Most women enter menopause between ages 45 to 55, but you may experience menopause symptoms in your early 40s. It can be surprising and challenging, but don’t despair. There is help to navigate this experience and make it a manageable one.
Studies put the average age of menopause at 51 or 52. Still, 5% of women will experience menopause in their early 40s – that’s hundreds of thousands of women.
When symptoms happen between 40 – 45 it’s called early menopause. Early menopause is not to be confused with premature menopause which is when you enter menopause before you turn 40. ( It’s not common, but it does happen for a number of young women).
Menopause is defined as the cessation of a woman’s period for 12 months. The estrogen in your body begins to decline and as a result your ovaries no longer release eggs.
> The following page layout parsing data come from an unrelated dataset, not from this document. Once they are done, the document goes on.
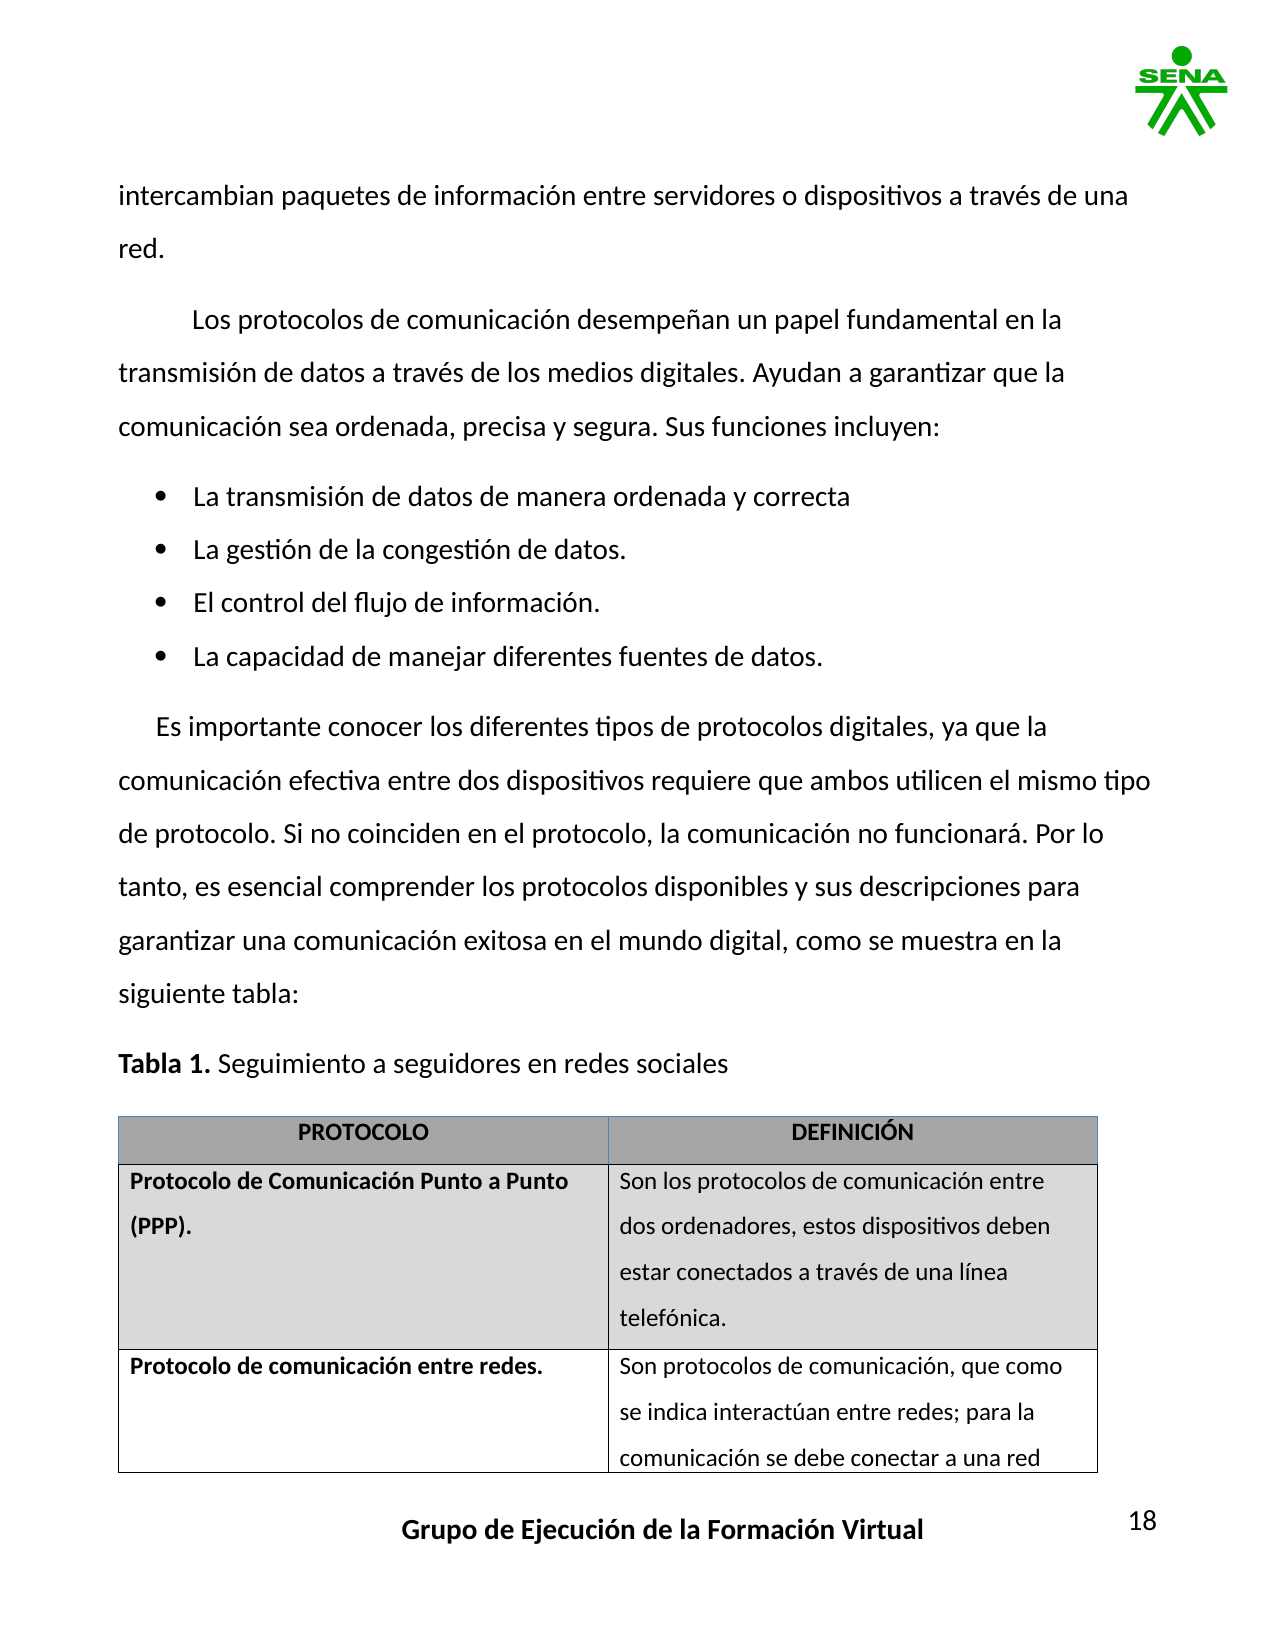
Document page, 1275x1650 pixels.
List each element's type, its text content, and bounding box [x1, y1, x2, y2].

table_cell Son los protocolos de comunicación entre dos ordenadores, estos dispositivos deben estar conectados a través de una línea telefónica. [609, 1165, 1097, 1349]
text Los protocolos de comunicación desempeñan un papel fundamental en la transmisión de datos a través de los medios digitales. Ayudan a garantizar que la comunicación sea ordenada, precisa y segura. Sus funciones incluyen: [118, 301, 1157, 443]
list La capacidad de manejar diferentes fuentes de datos. [156, 638, 1157, 674]
picture [1135, 46, 1228, 136]
list La gestión de la congestión de datos. [156, 531, 1157, 567]
table_cell Son protocolos de comunicación, que como se indica interactúan entre redes; para la comunicación se debe conectar a una red LAN. [609, 1350, 1097, 1472]
table_cell Protocolo de Comunicación Punto a Punto (PPP). [119, 1165, 608, 1349]
table_header DEFINICIÓN [609, 1117, 1097, 1164]
list La transmisión de datos de manera ordenada y correcta [156, 478, 1157, 513]
list El control del flujo de información. [156, 584, 1157, 620]
text Es importante conocer los diferentes tipos de protocolos digitales, ya que la comunicación efectiva entre dos dispositivos requiere que ambos utilicen el mismo tipo de protocolo. Si no coinciden en el protocolo, la comunicación no funcionará. Por lo tanto, es esencial comprender los protocolos disponibles y sus descripciones para garantizar una comunicación exitosa en el mundo digital, como se muestra en la siguiente tabla: [118, 708, 1157, 1011]
text Un ejemplo de protocolo es el utilizado por la red social Facebook para la publicación de anuncios. Además, la comunicación digital se basa en la interconexión de sistemas y dispositivos, y esta interconexión se rige por protocolos de comunicación. Los protocolos son esquemas formales de reglas y procedimientos que definen cómo se intercambian paquetes de información entre servidores o dispositivos a través de una red. [118, 177, 1157, 266]
table_header PROTOCOLO [119, 1117, 608, 1164]
text Tabla 1. Seguimiento a seguidores en redes sociales [118, 1045, 1157, 1081]
table_cell Protocolo de comunicación entre redes. [119, 1350, 608, 1472]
This decline in estrogen and egg production is gradual. It’s this slow decrease that produces the array of symptoms associated with menopause.
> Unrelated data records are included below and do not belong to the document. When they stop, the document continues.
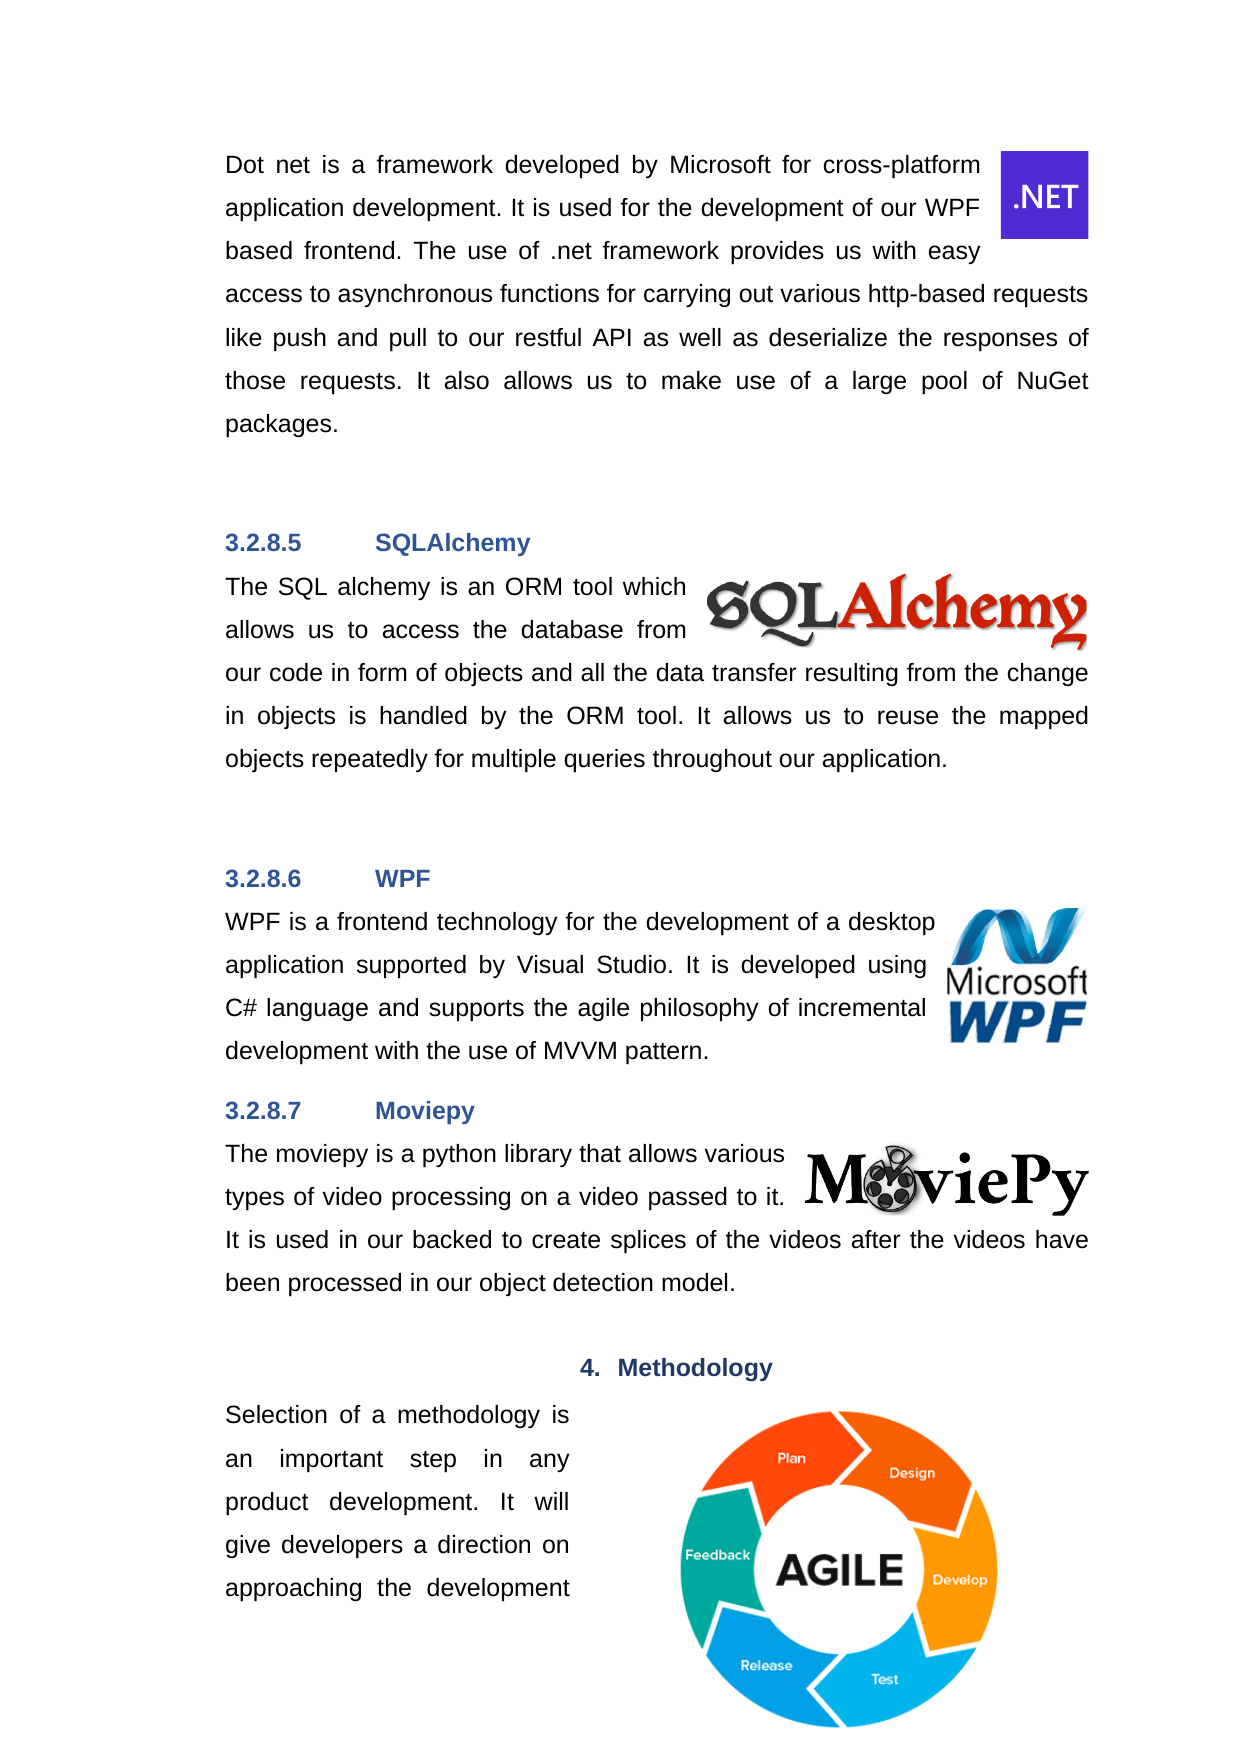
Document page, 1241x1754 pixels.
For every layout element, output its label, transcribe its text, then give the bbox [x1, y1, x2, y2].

subtitle 3.2.8.6 WPF [225, 863, 1090, 892]
text The SQL alchemy is an ORM tool which allows us to access the database from our code in form of objects and all the data transfer resulting from the change in objects is handled by the ORM tool. It allows us to reuse the mapped objects repeatedly for multiple queries throughout our application. [225, 571, 1090, 773]
text Selection of a methodology is an important step in any product development. It will give developers a direction on approaching the development of the product. It will make the daunting task of developing a software more manageable by providing a sequence in which the development can be accomplished. [225, 1400, 588, 1602]
picture [1000, 151, 1089, 239]
picture [705, 572, 1087, 651]
subtitle 3.2.8.7 Moviepy [225, 1096, 1090, 1124]
picture [588, 1387, 1089, 1754]
subtitle Methodology [262, 1353, 1090, 1382]
text The moviepy is a python library that allows various types of video processing on a video passed to it. It is used in our backed to create splices of the videos after the videos have been processed in our object detection model. [225, 1139, 1090, 1297]
picture [945, 908, 1087, 1049]
text WPF is a frontend technology for the development of a desktop application supported by Visual Studio. It is developed using C# language and supports the agile philosophy of incremental development with the use of MVVM pattern. [225, 907, 1090, 1065]
text Dot net is a framework developed by Microsoft for cross-platform application development. It is used for the development of our WPF based frontend. The use of .net framework provides us with easy access to asynchronous functions for carrying out various http-based requests like push and pull to our restful API as well as deserialize the responses of those requests. It also allows us to make use of a large pool of NuGet packages. [225, 150, 1090, 437]
subtitle 3.2.8.5 SQLAlchemy [225, 528, 1090, 557]
picture [804, 1140, 1089, 1216]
The menopause symptoms in your early 40s are similar to those experienced by women who enter menopause later in life.
Most women will experience hot flashes – a sudden increase in temperature in the upper body especially across your chest. However, no two women have exactly the same combination of signs.
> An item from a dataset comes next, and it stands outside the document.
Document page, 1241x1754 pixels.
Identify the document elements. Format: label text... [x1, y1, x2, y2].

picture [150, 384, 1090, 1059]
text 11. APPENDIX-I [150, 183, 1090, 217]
In early menopause you may experience one or several of the following symptoms:
- Irregular periods
- Hot flashes
- Night sweats
- Vaginal dryness
- Joint and leg pain
- Mood changes
- Weight gain
- A racing heart
- Difficulty concentrating
- A frequent need to urinate
- Breast tenderness
- Hair loss
Early menopause has several causes. However, according to medical experts, for at least 50% of women the cause is unknown. The one contributor you can control is smoking. Others that are beyond our control are surgeries to remove ovaries or the uterus ( a hysterectomy), HIV/AIDS, autoimmune diseases, chemotherapy or radiation, mumps and chronic fatigue syndrome.
Researchers have also found a link between menopause symptoms in your early 40s and: getting one’s period before age 11; chromosomal abnormalities like Fragile X, and having a history of early menopause in your family.
If you are experiencing symptoms, there is help. But be sure to check in with your doctor or other medical provider. They will likely ask about your period history, family history of menopause and likely administer blood tests to check your hormonal levels. Early menopause can impact your health later on predisposing you to heart attacks, stroke or osteoporosis.
Medical and lifestyle interventions can help mitigate these risks.
And in the meantime there is help to cope with any discomfort you may be feeling. Regular exercise, drinking lots of water and prioritizing a good night’s sleep are baseline interventions you should be practicing daily.